Homework H2.J - Fa22

Any questions??

Before starting this problem, make note of the type of motion for each component in the mechanism:

• Block B is in pure translation, and moves to the left with a constant speed of vB.
• The disk is pinned to ground at its center C and moves in pure rotation; that is, C is the center of rotation of the disk. Because of this, the velocity of A is in the vertical direction.
• Slider D is in pure translation, and, at the instant of interest, D moves in the same direction as does Block B.
• Link AB has both translational and rotation components of motion.

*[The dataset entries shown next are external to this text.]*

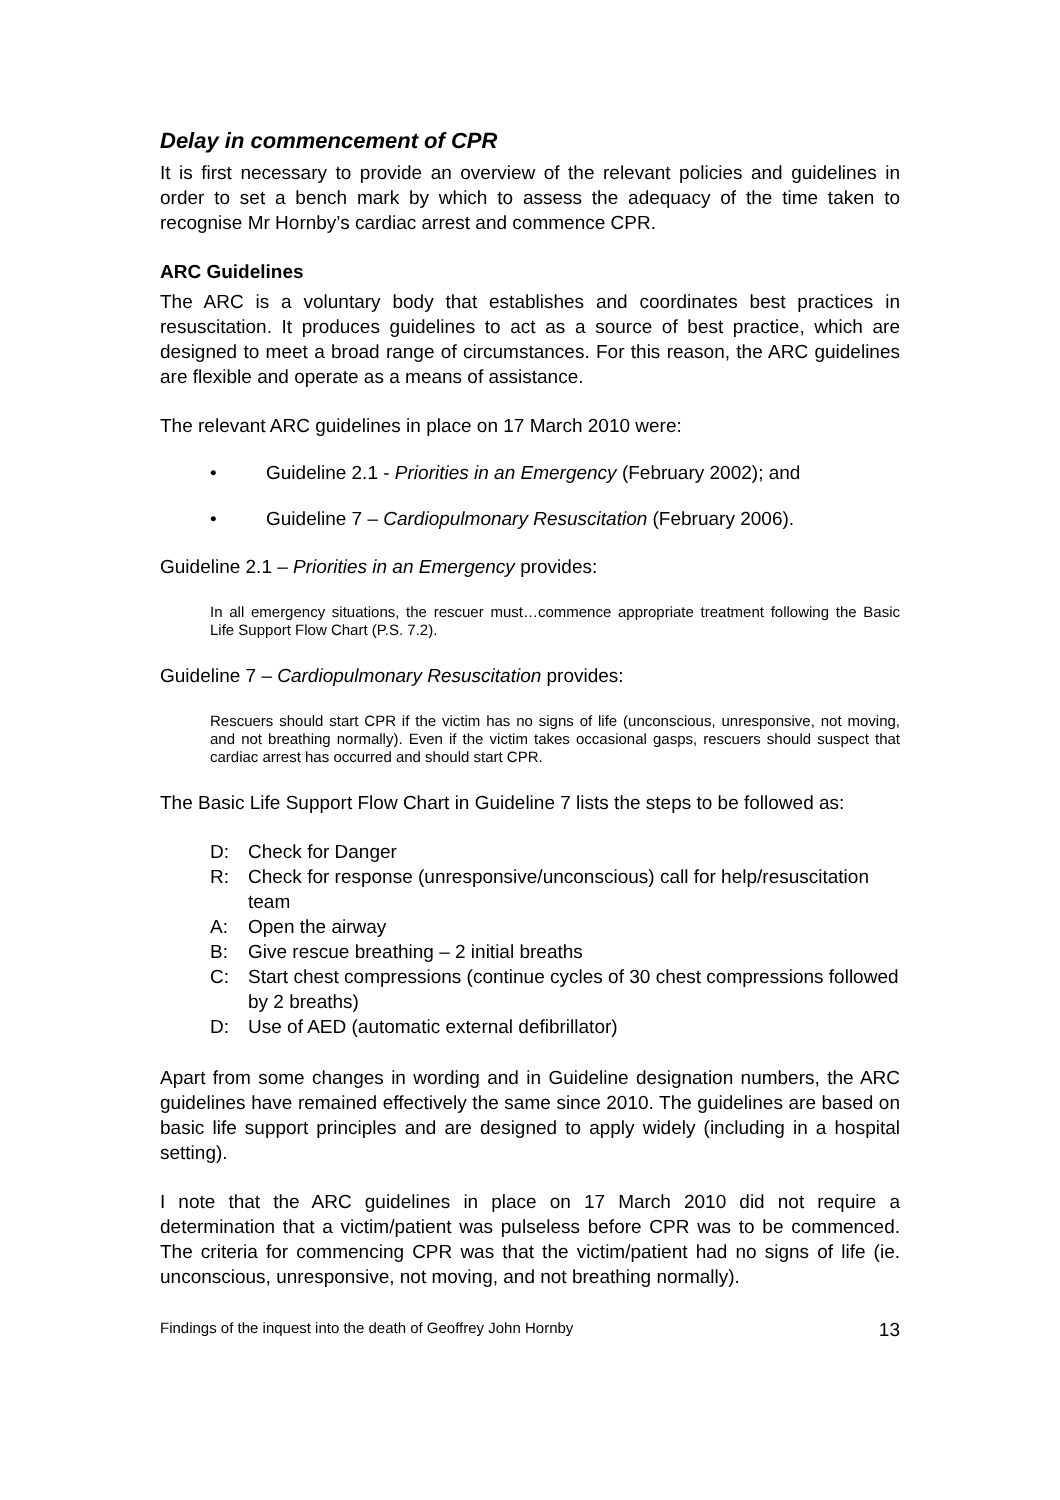Delay in commencement of CPR
It is first necessary to provide an overview of the relevant policies and guidelines in order to set a bench mark by which to assess the adequacy of the time taken to recognise Mr Hornby’s cardiac arrest and commence CPR.
ARC Guidelines
The ARC is a voluntary body that establishes and coordinates best practices in resuscitation. It produces guidelines to act as a source of best practice, which are designed to meet a broad range of circumstances. For this reason, the ARC guidelines are flexible and operate as a means of assistance.
The relevant ARC guidelines in place on 17 March 2010 were:
• Guideline 2.1 - Priorities in an Emergency (February 2002); and
• Guideline 7 – Cardiopulmonary Resuscitation (February 2006).
Guideline 2.1 – Priorities in an Emergency provides:
In all emergency situations, the rescuer must…commence appropriate treatment following the Basic Life Support Flow Chart (P.S. 7.2).
Guideline 7 – Cardiopulmonary Resuscitation provides:
Rescuers should start CPR if the victim has no signs of life (unconscious, unresponsive, not moving, and not breathing normally). Even if the victim takes occasional gasps, rescuers should suspect that cardiac arrest has occurred and should start CPR.
The Basic Life Support Flow Chart in Guideline 7 lists the steps to be followed as:
D: Check for Danger
R: Check for response (unresponsive/unconscious) call for help/resuscitation team
A: Open the airway
B: Give rescue breathing – 2 initial breaths
C: Start chest compressions (continue cycles of 30 chest compressions followed by 2 breaths)
D: Use of AED (automatic external defibrillator)
Apart from some changes in wording and in Guideline designation numbers, the ARC guidelines have remained effectively the same since 2010. The guidelines are based on basic life support principles and are designed to apply widely (including in a hospital setting).
I note that the ARC guidelines in place on 17 March 2010 did not require a determination that a victim/patient was pulseless before CPR was to be commenced. The criteria for commencing CPR was that the victim/patient had no signs of life (ie. unconscious, unresponsive, not moving, and not breathing normally).
Findings of the inquest into the death of Geoffrey John Hornby 13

Question: Where is the location of the instant center (IC) of AD at this instant? Reflect back on the observations above in answering this. You can use the location of the IC for AB to either find the angular velocity of AD, or to check your answer found from vector analysis.

HINTS:

• Use the rigid body kinematics equations relating the motion of the contact point on the disk (call that point E) to the center C of the disk to find the angular velocity and angular acceleration of the disk:
vE = vC + ωdisk x rE/C
aE = aC + αdisk x rE/C - ωdisk2 rE/C
• Use the rigid body kinematics equations relating the motion of points A and B to find the angular velocity and angular acceleration of the link AD:
vD = vA + ωAD x rD/A

Shown below is a freeze-frame capture of the animation of the motion for this mechanism at the position of interest (when link AC is horizontal). Note that the velocity of A is to the RIGHT at this position. The direction of motion quickly changes to the LEFT at the point where D becomes the IC of AD, as it should.

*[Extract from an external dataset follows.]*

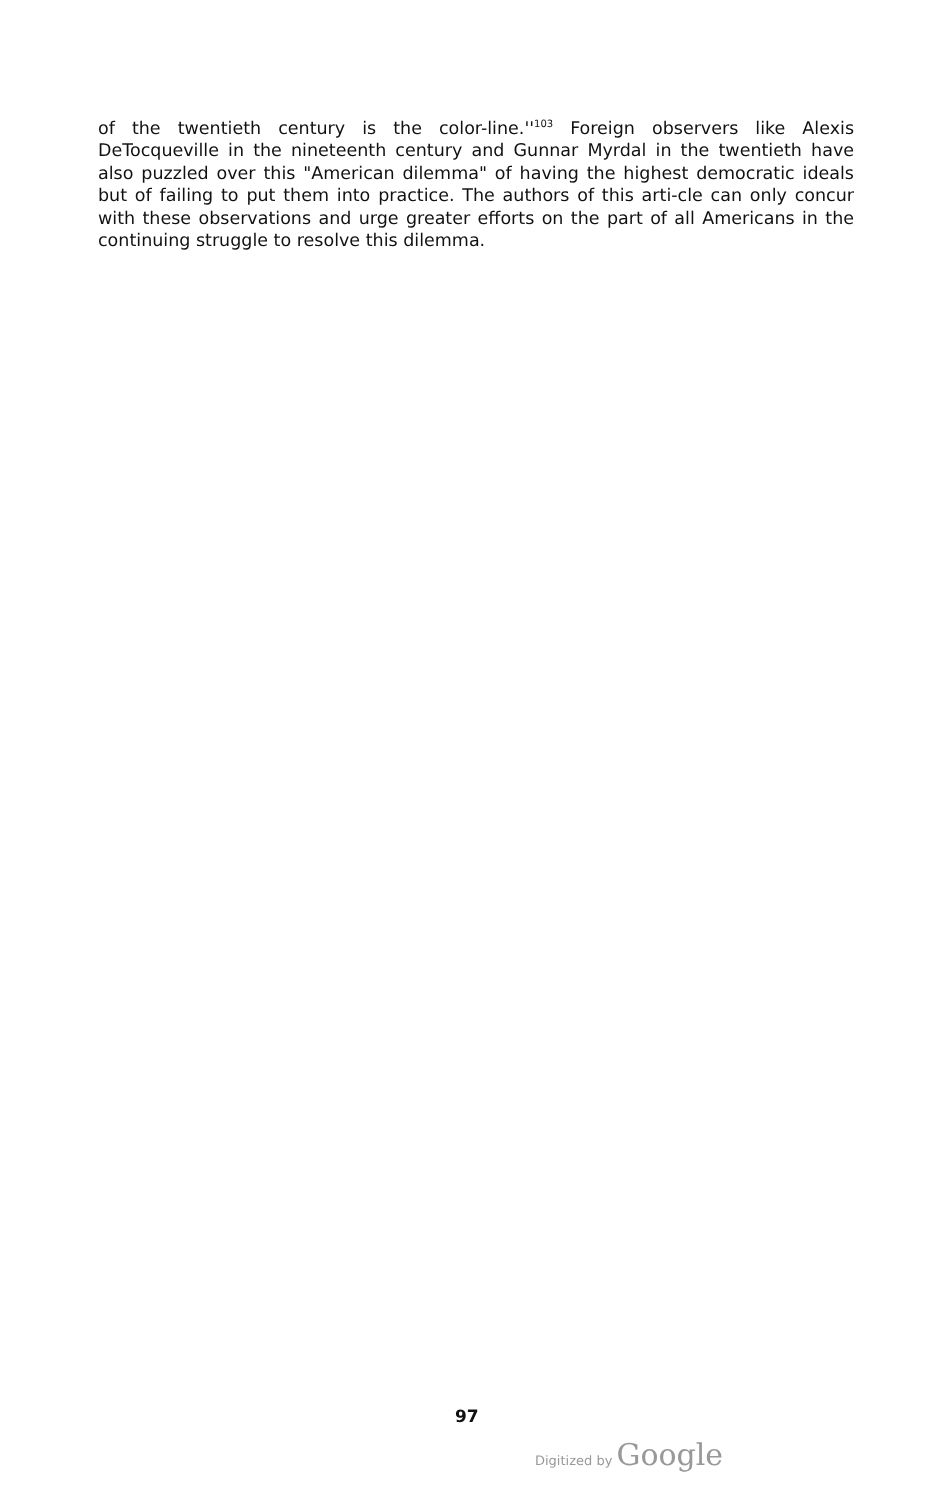of the twentieth century is the color-line.''<sup>103</sup> Foreign observers like Alexis DeTocqueville in the nineteenth century and Gunnar Myrdal in the twentieth have also puzzled over this "American dilemma" of having the highest democratic ideals but of failing to put them into practice. The authors of this arti-cle can only concur with these observations and urge greater efforts on the part of all Americans in the continuing struggle to resolve this dilemma.
97
Digitized by Google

5 thoughts on “Homework H2.J - Fa22”

1. Katherine says:

In the very first instant of the animation, vA is going down and vD is to the left. How is this possible? I am pretty sure this contradicts the IC method. Shouldn't omega AD should start out counterclockwise, which means that vA goes down and vD goes to the right?

1. Joshua Charles Sander says:

Yes you are right. The video I think is inaccurate at that part... I was wondering this too. Just remember in the equations we can't assume the sign of anything, the only thing we know is that Vd is constrained to the i^ direction. The sign will work itself out in the math.

2. CMK says:

Katherine: I am very happy to you are challenging the animation results by applying things that you have learned in the course. In particular, you are considering the location of the IC for link AB to see if the directions of the velocity vectors for points A and D are correct.

If you carefully look at the animation at its start, when link AC is horizontal, you will see that D is actually moving to the RIGHT, as your IC analysis predicts. (I have included a freeze-frame capture of the animation above for that position.) This rightward direction of motion for D is short-lived, however, and D soon begins moving to the LEFT.

Again, you are thinking about things in a correct way, and it is consistent with the animation.

2. Aekum Kaur Mhajan says:

Does the contact point on the disk that the description notes as E, just point A?

1. Kenneth T Nakayama says:

I think point E is the contact point at the outer edge of the disk and the top of block B.